Pose landmark coordinates
◇ ◇ ◇

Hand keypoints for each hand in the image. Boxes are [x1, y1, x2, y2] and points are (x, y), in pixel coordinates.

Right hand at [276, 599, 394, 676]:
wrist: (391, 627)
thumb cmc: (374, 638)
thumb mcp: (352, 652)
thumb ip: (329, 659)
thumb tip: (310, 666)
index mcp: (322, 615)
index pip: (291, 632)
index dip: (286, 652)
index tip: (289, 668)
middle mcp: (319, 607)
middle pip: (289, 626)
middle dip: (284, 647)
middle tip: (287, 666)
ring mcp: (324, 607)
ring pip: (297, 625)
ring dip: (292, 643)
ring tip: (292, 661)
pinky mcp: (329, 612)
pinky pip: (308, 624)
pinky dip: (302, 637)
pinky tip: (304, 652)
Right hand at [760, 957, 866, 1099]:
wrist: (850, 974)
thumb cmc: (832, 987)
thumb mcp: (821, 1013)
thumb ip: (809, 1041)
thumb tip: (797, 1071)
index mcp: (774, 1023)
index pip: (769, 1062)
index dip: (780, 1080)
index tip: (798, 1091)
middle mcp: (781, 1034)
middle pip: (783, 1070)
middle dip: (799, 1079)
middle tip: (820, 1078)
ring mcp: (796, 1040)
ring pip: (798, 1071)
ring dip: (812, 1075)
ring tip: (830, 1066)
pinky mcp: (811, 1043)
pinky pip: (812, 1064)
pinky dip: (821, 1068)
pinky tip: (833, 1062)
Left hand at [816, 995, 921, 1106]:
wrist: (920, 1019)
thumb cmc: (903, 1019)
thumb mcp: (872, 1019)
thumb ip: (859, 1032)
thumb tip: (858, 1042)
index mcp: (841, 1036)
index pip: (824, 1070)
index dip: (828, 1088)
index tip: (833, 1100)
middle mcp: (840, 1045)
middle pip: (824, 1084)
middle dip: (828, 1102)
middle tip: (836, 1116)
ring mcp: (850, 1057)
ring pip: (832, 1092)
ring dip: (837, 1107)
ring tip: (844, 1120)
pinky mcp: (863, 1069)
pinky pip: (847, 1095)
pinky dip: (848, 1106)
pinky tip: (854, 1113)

◇ ◇ ◇

• WORK ORDER: Starting at the line that contains "middle dip: (828, 1102)", retype every line through the end of the records exactly, and nothing else.

• ANSWER FOR THIS EXERCISE:
middle dip: (828, 1102)
middle tip: (836, 1116)
ring mcp: (850, 1057)
ring pip: (832, 1092)
ring dip: (837, 1107)
ring tip: (844, 1120)
pinky mcp: (863, 1069)
pinky pip: (847, 1095)
pinky dip: (848, 1106)
pinky tip: (854, 1113)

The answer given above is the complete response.